## LISTED RECORDS
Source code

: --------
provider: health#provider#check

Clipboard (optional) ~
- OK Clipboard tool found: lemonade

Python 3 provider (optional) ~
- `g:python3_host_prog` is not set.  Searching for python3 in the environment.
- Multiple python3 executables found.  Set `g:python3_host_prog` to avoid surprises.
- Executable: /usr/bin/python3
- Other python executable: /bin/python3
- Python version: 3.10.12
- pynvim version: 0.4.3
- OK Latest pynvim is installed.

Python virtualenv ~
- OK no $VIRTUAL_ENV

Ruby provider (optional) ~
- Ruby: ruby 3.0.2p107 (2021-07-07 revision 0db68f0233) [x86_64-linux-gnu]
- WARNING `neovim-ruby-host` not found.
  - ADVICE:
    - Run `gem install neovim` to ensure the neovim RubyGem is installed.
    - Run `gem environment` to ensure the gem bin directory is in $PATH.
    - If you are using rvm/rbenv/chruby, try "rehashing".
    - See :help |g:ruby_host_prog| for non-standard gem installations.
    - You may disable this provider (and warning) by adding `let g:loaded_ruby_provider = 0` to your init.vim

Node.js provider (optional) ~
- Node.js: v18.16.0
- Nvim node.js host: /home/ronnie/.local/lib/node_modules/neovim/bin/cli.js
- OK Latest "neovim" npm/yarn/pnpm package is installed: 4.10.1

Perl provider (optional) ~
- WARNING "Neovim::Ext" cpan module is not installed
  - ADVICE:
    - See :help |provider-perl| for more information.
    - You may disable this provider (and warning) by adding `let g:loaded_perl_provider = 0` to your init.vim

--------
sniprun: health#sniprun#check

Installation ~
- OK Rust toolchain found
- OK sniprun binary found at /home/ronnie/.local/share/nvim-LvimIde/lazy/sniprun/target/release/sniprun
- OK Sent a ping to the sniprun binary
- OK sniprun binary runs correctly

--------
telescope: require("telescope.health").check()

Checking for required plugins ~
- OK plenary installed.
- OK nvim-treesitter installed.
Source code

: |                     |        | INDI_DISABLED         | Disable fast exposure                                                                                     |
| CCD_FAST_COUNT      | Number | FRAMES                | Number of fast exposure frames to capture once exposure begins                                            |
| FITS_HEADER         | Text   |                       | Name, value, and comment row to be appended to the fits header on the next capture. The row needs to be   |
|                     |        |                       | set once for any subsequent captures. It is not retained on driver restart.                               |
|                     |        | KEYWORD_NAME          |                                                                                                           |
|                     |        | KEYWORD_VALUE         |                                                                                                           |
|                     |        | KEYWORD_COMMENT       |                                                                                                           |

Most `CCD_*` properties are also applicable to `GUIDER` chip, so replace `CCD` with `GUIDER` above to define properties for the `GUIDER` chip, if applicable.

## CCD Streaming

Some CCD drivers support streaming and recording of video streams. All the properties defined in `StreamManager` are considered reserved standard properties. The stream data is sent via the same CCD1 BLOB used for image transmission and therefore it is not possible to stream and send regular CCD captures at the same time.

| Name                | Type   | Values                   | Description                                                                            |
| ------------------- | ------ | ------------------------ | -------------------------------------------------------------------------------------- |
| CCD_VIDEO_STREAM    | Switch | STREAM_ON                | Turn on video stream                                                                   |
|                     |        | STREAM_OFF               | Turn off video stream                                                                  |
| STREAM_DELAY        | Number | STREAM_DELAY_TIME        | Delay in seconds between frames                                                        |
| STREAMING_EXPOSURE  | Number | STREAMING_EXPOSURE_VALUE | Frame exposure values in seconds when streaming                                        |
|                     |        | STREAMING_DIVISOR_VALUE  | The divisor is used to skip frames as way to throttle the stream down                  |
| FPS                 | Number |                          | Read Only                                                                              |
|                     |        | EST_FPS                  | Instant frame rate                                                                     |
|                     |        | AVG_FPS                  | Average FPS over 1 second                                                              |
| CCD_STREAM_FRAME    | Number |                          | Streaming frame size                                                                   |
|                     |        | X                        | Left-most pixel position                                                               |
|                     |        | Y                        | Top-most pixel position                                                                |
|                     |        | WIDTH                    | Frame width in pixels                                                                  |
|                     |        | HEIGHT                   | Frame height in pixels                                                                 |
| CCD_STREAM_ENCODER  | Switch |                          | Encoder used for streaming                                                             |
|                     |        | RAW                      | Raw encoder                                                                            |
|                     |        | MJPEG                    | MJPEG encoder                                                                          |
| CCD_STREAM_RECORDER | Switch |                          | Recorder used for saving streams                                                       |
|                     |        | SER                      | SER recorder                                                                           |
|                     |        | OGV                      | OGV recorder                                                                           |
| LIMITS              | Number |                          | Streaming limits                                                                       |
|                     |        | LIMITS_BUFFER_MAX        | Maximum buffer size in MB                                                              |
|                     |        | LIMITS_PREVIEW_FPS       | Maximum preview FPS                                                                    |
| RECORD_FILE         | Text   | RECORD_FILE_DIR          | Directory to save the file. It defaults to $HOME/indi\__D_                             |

## WHAT TO PRODUCE
Where the material contains a line with "health", return that line.

## ANSWER BELOW
provider: health#provider#check
sniprun: health#sniprun#check
telescope: require("telescope.health").check()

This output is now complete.